There are lawyers who have helped their brothers set up a small agency, a lot of retired marketing people set up agencies; so like you pointed out, though they couldn’t give me an exact figure, they think there’s quite a number out there.
Now the reformation of the industry has started, because I’m aware that APCON has set up a reform committee, and they have drawn membership from virtually every sector; in fact, I think their first report is ready. It’s been considered and I think they are now being codified.
And I do reckon that before the next few months, they will come out with a bang, because it is high time we told the media, ‘if you accept an advertisement from a non-registered practitioner or agency, there is a sanction’; time to say to client B, ‘you go straight to media, you can’t do that anymore’; time to say to debtor clients, ‘you’re going to sign an agreement’.
Any agency works for you and there is proof that they performed, if you say it’s going to be 30 days, let it be 30 days. As a matter of fact, some businesses should be prepaid because your agency prepays.
Meanwhile, none of them allows their distributors take their goods without paying in advance.

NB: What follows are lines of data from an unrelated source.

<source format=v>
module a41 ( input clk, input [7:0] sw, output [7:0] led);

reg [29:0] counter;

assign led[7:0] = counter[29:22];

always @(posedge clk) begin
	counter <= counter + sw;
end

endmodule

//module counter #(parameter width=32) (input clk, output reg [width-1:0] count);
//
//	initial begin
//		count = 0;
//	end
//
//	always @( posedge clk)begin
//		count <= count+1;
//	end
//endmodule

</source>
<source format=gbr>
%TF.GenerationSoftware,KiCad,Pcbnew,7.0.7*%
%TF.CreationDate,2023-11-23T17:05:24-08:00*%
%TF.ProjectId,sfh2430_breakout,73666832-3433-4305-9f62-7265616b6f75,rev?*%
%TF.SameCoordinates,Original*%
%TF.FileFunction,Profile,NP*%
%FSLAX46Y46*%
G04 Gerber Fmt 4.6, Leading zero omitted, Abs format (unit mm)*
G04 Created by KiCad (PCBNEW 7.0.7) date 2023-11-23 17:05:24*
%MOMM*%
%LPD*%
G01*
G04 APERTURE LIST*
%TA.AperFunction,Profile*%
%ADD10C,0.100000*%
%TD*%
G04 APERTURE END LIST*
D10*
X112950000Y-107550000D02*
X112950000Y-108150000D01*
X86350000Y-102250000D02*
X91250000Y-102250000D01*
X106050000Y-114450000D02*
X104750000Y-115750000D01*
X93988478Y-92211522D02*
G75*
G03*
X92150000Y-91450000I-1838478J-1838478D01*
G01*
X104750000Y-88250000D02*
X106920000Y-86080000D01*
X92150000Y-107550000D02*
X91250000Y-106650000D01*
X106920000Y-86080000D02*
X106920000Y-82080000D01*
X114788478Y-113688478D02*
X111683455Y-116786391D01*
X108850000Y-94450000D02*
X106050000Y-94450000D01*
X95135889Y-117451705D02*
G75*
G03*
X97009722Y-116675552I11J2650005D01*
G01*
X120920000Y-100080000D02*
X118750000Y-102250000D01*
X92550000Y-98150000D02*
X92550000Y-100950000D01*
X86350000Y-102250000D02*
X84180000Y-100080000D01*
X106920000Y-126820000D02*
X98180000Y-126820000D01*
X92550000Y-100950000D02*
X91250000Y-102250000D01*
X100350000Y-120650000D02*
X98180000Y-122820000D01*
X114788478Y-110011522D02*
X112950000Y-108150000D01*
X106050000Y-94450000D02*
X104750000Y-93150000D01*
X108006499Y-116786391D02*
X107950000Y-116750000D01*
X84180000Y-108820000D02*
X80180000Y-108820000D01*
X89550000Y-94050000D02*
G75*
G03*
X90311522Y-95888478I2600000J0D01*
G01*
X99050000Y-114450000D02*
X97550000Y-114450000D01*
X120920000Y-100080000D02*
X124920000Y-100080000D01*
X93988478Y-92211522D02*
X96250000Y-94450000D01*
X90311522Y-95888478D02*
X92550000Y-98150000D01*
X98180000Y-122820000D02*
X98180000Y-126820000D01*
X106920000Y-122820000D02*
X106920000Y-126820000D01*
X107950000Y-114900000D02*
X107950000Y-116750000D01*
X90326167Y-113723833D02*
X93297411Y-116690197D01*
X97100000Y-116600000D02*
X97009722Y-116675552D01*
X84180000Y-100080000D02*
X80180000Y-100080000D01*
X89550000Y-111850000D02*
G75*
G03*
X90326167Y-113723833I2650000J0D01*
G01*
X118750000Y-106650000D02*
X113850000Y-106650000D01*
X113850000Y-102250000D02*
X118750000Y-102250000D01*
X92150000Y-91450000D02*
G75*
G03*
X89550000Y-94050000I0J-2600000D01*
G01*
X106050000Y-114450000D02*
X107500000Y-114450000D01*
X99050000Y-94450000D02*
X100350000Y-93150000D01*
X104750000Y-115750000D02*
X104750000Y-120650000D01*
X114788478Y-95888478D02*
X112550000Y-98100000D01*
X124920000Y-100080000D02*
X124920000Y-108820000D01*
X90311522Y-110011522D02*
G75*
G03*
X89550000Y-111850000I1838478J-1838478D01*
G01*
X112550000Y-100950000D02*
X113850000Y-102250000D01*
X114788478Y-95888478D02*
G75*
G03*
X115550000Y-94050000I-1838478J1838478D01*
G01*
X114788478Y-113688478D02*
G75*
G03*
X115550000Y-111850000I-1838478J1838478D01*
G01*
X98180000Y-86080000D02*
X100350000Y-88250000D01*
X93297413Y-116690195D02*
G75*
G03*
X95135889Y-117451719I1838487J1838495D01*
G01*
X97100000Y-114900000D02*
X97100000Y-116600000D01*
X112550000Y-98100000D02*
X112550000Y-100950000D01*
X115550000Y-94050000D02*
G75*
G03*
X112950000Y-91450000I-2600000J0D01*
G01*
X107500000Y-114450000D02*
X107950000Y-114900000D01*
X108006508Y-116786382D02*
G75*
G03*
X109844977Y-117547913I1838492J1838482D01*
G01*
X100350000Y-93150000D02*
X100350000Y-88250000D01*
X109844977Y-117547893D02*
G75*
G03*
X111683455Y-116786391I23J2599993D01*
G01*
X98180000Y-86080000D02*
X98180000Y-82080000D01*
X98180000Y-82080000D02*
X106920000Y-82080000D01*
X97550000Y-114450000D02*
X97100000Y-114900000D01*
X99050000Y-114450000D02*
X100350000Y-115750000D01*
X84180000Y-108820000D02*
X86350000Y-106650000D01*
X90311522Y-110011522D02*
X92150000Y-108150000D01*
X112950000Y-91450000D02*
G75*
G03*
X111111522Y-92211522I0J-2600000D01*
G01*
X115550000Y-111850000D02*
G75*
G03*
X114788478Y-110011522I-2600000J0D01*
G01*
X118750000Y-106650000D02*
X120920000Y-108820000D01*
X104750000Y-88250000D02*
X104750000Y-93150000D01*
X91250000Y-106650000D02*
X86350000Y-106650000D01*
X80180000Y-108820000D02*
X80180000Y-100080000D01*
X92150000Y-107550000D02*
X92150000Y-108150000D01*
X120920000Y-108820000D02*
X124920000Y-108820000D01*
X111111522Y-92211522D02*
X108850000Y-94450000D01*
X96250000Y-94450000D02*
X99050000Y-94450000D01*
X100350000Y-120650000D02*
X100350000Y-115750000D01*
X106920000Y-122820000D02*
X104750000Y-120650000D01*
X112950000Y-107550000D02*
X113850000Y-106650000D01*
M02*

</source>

So I believe that if the reforms go on the way they’re going, there would be more sanity in the industry in the next few months.
You serve presently as a director on the board of Zenith Bank - which is a cheering development in the industry; how have you managed this feat?

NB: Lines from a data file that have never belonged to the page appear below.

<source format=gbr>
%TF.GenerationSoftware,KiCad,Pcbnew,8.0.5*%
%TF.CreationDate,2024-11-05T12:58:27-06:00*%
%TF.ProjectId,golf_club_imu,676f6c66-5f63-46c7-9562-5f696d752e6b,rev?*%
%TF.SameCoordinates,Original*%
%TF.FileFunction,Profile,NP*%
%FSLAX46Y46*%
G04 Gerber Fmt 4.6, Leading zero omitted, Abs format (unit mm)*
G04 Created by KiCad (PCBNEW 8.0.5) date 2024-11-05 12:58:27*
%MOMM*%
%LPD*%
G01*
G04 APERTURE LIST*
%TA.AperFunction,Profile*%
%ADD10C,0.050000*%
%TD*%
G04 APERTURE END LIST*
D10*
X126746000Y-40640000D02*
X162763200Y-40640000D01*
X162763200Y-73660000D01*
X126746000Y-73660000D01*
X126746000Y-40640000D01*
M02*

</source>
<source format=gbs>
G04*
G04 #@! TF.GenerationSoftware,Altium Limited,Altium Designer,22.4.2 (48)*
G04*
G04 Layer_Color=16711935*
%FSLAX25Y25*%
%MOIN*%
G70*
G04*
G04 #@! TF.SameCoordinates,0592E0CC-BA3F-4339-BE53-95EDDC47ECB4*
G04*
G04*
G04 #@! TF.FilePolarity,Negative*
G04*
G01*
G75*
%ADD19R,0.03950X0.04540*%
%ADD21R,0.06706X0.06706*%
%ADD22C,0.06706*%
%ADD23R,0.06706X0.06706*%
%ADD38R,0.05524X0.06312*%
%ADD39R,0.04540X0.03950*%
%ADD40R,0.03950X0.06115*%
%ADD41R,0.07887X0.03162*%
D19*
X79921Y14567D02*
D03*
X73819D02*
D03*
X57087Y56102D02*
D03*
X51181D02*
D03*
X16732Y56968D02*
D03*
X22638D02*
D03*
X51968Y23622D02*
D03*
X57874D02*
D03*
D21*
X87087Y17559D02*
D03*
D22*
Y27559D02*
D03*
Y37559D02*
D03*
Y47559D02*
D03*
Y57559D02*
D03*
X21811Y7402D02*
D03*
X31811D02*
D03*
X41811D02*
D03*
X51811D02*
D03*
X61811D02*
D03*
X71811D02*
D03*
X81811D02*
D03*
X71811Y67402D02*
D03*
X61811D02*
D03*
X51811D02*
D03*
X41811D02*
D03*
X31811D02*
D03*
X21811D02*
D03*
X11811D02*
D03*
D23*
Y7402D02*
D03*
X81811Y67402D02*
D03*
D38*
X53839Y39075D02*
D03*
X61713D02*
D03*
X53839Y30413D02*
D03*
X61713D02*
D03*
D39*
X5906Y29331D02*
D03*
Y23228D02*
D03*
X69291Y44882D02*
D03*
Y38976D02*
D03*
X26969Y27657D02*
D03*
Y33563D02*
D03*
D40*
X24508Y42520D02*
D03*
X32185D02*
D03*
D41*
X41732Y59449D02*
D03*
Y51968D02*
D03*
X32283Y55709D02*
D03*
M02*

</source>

Chairmanship of Zenith, for me, shows recognition of our industry, and by the way, we now have a senator of the Federal Republic of Nigeria, another advertising practitioner, I think it is showing more recognition.
We thank God for that, because a time there was when people thought advertisers were just some a hungry set of guys who couldn’t do anything else. For some of us, they probably thought they got there by accident, that they didn’t know what else to do with themselves.
But right now after practising the profession for so long, suddenly I’m found fit to be chairman of a big bank like Zenith, so I give kudos to the industry; I give kudos to the practice we’ve had all along; I also say well, the good name that one built, the integrity that one built over the years, because the State Security Service (SSS) had to screen to know the kind of person you are; they want to find out how much you are owing with banks all over the place. So with that I think the name, the integrity, the professional standing certainly came into play.
And it’s been another kind f experience. I’m now talking in banking terms, terminologies, having sessions with the CBN, and looking at how the practice goes, how credits are given, because non-executive directors carry a lot of responsibilities now unlike before, because if anything goes wrong, whether you’re there or not, you’ll be called to explain.
It’s been a very exciting experience for me. I’ve also learnt much about what goes on in the finance world and I would, for as long as I’m going to be there, think of accountability, transparency, do it exactly as the law demands. So it’s been good.
Lastly, a word for those who are not doing it right in adertising.?
For those who are refusing to do it right, starting from government to private sector to media, to agency, not doing it right means killing the industry. It may not be today, but it’s already beginning to happen because agencies are closing down.
For those that are not closing down, they are only barely surviving, and that is because we have allowed a lot of things to go wrong: relationship with clients, relationship with government, with media, and within the industry.
By not doing it right, we are not looking into the future; we are only looking at what we can get from it now. For any industry or nation to grow, we must learn to put the right message into the right media, and pay what we need to pay.